- [Extracted records]:
----

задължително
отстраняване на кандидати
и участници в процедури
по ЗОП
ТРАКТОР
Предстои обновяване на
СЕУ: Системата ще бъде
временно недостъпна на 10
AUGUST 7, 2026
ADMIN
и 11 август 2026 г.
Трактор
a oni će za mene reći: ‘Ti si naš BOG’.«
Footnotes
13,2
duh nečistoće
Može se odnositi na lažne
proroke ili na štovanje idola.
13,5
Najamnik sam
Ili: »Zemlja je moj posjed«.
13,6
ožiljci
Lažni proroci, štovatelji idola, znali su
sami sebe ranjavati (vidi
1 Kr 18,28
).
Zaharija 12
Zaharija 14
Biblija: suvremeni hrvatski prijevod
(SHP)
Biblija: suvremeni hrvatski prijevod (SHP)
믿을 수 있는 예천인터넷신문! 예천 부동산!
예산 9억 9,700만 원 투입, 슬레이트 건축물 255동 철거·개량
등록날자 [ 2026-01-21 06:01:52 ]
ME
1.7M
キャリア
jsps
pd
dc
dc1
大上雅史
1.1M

----

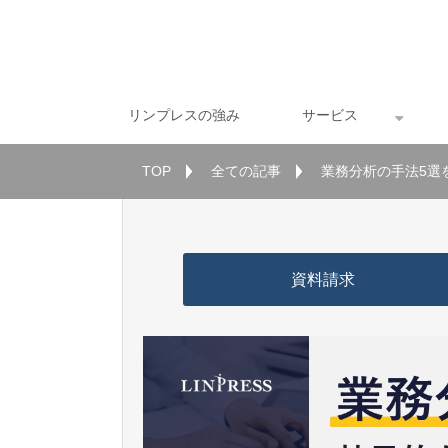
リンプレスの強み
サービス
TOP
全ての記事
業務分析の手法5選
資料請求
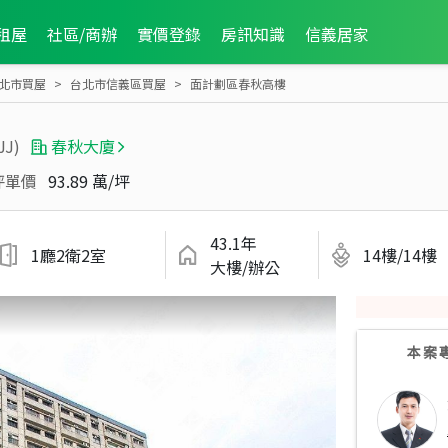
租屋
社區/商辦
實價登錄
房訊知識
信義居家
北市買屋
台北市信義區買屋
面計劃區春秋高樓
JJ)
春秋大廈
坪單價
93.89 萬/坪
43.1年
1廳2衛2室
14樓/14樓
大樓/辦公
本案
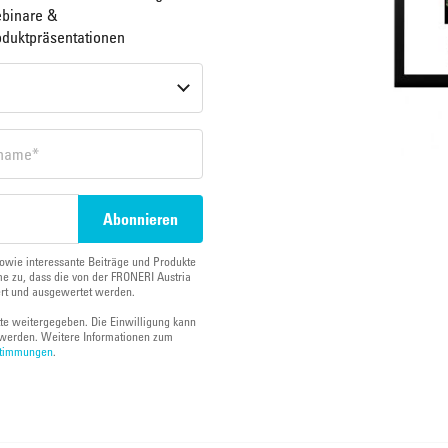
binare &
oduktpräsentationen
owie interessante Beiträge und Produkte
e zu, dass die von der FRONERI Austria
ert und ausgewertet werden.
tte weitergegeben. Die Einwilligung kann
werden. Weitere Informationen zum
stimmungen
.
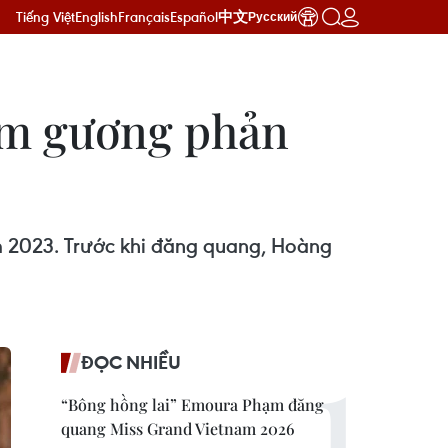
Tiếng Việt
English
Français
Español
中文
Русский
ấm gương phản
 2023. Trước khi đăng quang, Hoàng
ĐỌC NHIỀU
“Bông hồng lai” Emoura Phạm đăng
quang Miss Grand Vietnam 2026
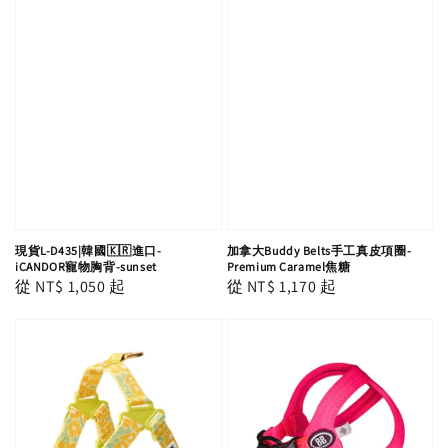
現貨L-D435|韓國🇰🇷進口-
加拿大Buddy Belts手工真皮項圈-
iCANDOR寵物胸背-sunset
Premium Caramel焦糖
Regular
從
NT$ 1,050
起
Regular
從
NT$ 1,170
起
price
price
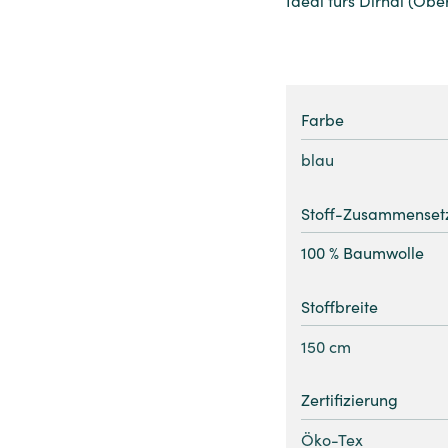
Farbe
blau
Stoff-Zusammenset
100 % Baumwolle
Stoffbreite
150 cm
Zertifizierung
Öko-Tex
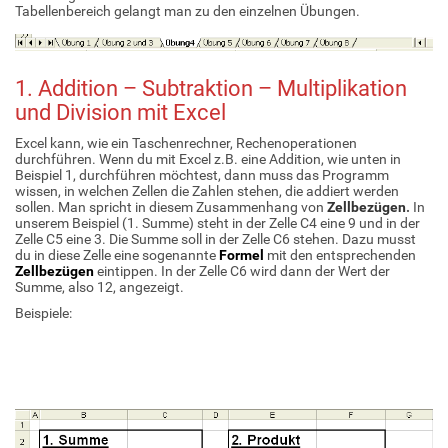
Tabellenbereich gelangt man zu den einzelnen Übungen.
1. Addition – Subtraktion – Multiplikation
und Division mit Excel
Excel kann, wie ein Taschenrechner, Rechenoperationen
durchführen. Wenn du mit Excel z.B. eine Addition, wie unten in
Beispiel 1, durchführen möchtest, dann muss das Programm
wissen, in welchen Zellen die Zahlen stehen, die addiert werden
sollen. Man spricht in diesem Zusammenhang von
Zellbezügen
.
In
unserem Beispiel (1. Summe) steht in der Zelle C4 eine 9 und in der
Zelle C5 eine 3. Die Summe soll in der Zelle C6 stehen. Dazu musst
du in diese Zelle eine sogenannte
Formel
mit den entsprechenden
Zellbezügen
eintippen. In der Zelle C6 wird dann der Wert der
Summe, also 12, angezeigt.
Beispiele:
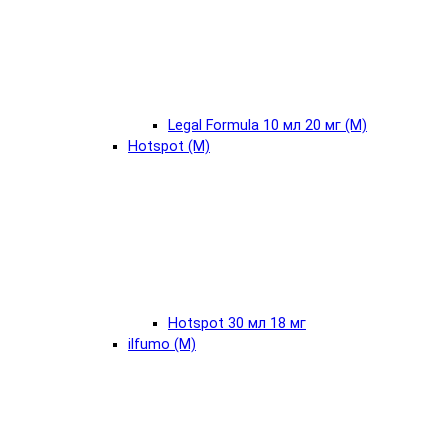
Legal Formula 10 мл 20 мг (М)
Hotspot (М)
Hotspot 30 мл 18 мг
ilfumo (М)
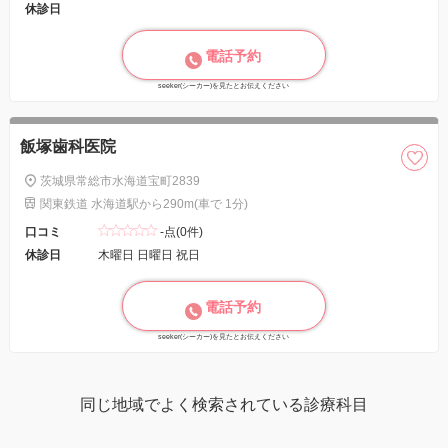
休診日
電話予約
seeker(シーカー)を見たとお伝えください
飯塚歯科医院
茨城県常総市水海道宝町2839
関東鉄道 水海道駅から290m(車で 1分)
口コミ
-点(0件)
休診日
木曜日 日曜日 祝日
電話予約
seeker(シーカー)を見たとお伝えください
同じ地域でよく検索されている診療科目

----

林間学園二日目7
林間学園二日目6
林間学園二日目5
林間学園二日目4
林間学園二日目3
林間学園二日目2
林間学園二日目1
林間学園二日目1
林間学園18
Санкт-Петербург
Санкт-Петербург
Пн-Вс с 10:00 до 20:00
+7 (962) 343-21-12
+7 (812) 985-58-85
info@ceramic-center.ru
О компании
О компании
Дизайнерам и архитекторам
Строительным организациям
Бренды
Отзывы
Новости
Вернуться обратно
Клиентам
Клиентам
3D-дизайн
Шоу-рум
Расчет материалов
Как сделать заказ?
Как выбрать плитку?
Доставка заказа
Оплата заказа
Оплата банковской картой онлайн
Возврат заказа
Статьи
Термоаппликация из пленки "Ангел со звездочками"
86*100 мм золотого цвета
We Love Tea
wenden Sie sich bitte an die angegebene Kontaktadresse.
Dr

----

- [Task directions]: Copy out each line of the entries that contains the string "eine", matching case exactly.

- [Task output]:
durchführen. Wenn du mit Excel z.B. eine Addition, wie unten in
unserem Beispiel (1. Summe) steht in der Zelle C4 eine 9 und in der
Zelle C5 eine 3. Die Summe soll in der Zelle C6 stehen. Dazu musst
du in diese Zelle eine sogenannte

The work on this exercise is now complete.